Hausmilch für die Bauernfamilien
Äusserlich ähnelt das Lleyn-Schaf dem Texelschaf, doch sind der Kopf und die Beine zierlicher. Ihr Schlachtgewicht von 42 bis 45 Kilo erreichen sie innert vier bis fünf Monaten, obschon sie nur Gras, Heu und Mineralstoffe fressen. Lleyn-Schafe geben sehr viel Milch. «Es sind ursprünglich Zweinutzungsschafe», weiss Fritz Bühler. «Sie hatten genug Milch, um Lämmer grosszuziehen, Hausmilch für die Bauernfamilien zu haben und den Rest sogar noch zu verkäsen.» Heute werden sie auf den Britischen Inseln meist als Fleischschafe gehalten.
«Selbst wenn wir unsere Schafe zwei Monate lang nicht mehr gesehen haben, erkennen sie uns gleich wieder an unseren Stimmen.»
Um die Auen vor Euterverbiss zu bewahren, separieren Bühlers die dritt- und viertgeborenen Lämmer und ziehen sie mit Lämmermilch gross. Deshalb halten sich Bühlers, wenn ihre Lleyn-Schafe jeweils ab Mitte Februar ablammen, bis etwa April in Irland auf.
«Ein Paradies»
Wenn sie in Irland eintreffen, wird eine weitere Eigenschaft der Lleyn-Schafe deutlich. «Sie sind ausgesprochen zahm», ist Kathrin Bühler begeistert. «Selbst wenn wir unsere Schafe zwei Monate lang nicht mehr gesehen haben, erkennen sie uns gleich wieder an unseren Stimmen.» Im April kehren sie nach Sigriswil zurück, weil dann ihre Heidschnucken ablammen, um die sich während ihrer Abwesenheit ihre Kinder und Enkel kümmern. Diese halten Bühlers derzeit noch davon ab, definitiv nach Irland auszuwandern.

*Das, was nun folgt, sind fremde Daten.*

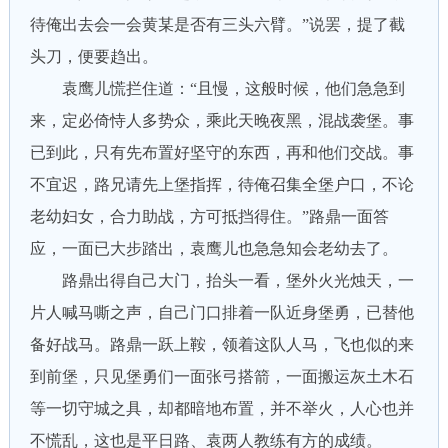
待俺出去会一会黄某是否有三头六臂。”说罢，提了截
头刀，便要趋出。
袁鹰儿慌拦住道：“且慢，这般时候，他们急急到
来，定必倚恃人多势众，乘此天晚夜黑，混战袭堡。事
已到此，只有先布置好坚守的东西，再和他们交战。事
不宜迟，路兄请先上堡指挥，待俺召集全堡户口，不论
老幼妇女，合力助战，方可抵挡得住。”路鼎一面答
应，一面已大步踏出，袁鹰儿也急急知会老幼去了。
路鼎出得自己大门，抬头一看，堡外火光烛天，一
片人喊马嘶之声，自己门口排着一队近身堡勇，已替他
备好战马。路鼎一跃上鞍，领着这队人马，飞也似的来
到前堡，只见堡勇们一面张弓搭箭，一面搬运灰土木石
等一切守城之具，却都暗地布置，并不举火，人心也并
不慌乱，这也是平日路、袁两人教练有方的成绩。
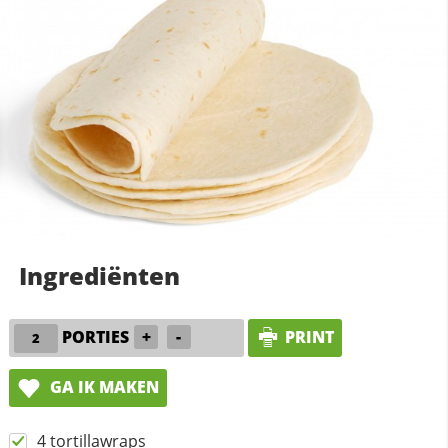
Ingrediënten
PORTIES
+
-
PRINT
GA IK MAKEN
4 tortillawraps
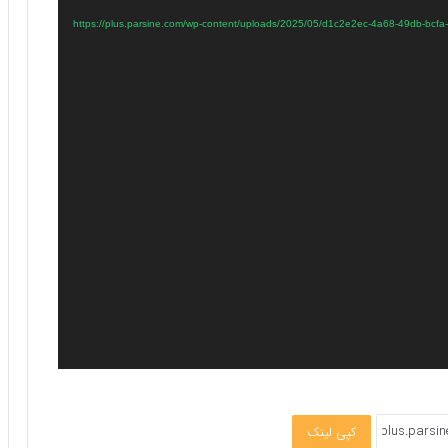
کپی لینک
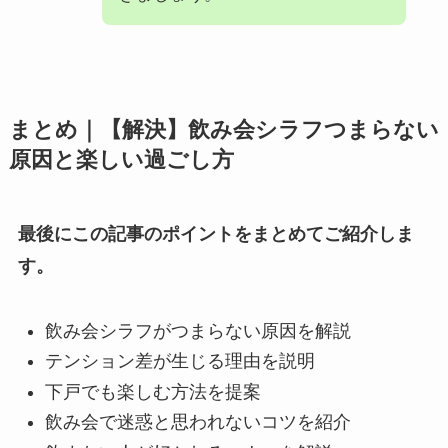
まとめ｜【解決】飲み会シラフつまらない
原因と楽しい過ごし方
最後にこの記事のポイントをまとめてご紹介しま
す。
飲み会シラフがつまらない原因を解説
テンション差が生じる理由を説明
下戸でも楽しむ方法を提案
飲み会で迷惑と思われないコツを紹介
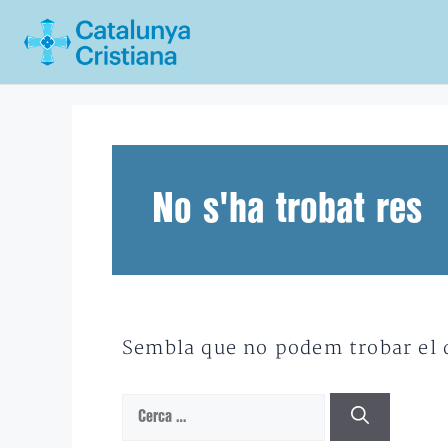
Vés
al
contingut
No s'ha trobat res
Sembla que no podem trobar el qu
Cerca:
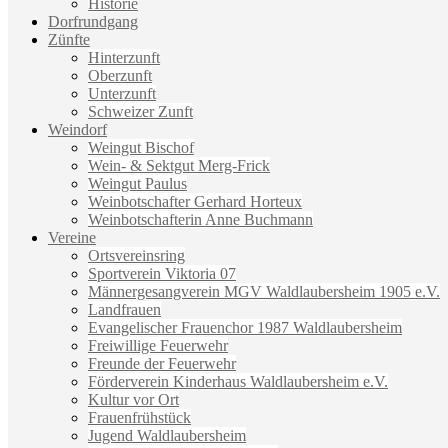
Historie
Dorfrundgang
Zünfte
Hinterzunft
Oberzunft
Unterzunft
Schweizer Zunft
Weindorf
Weingut Bischof
Wein- & Sektgut Merg-Frick
Weingut Paulus
Weinbotschafter Gerhard Horteux
Weinbotschafterin Anne Buchmann
Vereine
Ortsvereinsring
Sportverein Viktoria 07
Männergesangverein MGV Waldlaubersheim 1905 e.V.
Landfrauen
Evangelischer Frauenchor 1987 Waldlaubersheim
Freiwillige Feuerwehr
Freunde der Feuerwehr
Förderverein Kinderhaus Waldlaubersheim e.V.
Kultur vor Ort
Frauenfrühstück
Jugend Waldlaubersheim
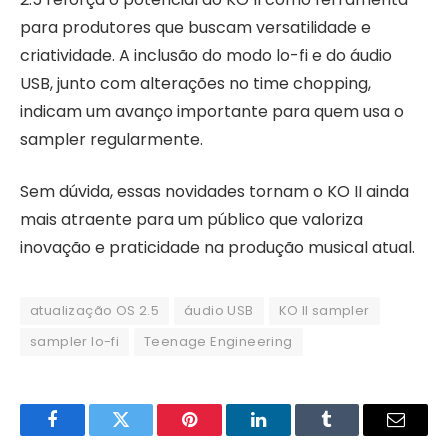
para produtores que buscam versatilidade e
criatividade. A inclusão do modo lo-fi e do áudio
USB, junto com alterações no time chopping,
indicam um avanço importante para quem usa o
sampler regularmente.
Sem dúvida, essas novidades tornam o KO II ainda
mais atraente para um público que valoriza
inovação e praticidade na produção musical atual.
atualização OS 2.5
áudio USB
KO II sampler
sampler lo-fi
Teenage Engineering
Facebook
Twitter
Pinterest
LinkedIn
Tumblr
Email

In Irland haben Bühlers zwar keine Aussicht mehr auf einen See und auch nicht aufs Meer. Denn die Küste liegt etwa 30 bis 40 Kilometer von ihrer Farm entfernt. «Es ist ein anderes Paradies», vergleicht Kathrin Bühler, während sie über den Thunersee schaut und auf der gegenüberliegenden Seite des Sees das zunehmend dichter überbaute Spiez sieht, und sagt: «Irland ist nicht ganz doppelt so gross wie die Schweiz, hat aber nur halb so viele Einwohner, die dazu noch überwiegend in den vier grössten Städten leben.» Galway, Irlands drittgrösste Stadt, liegt etwa 20 Minuten Autofahrt von ihrer Farm entfernt.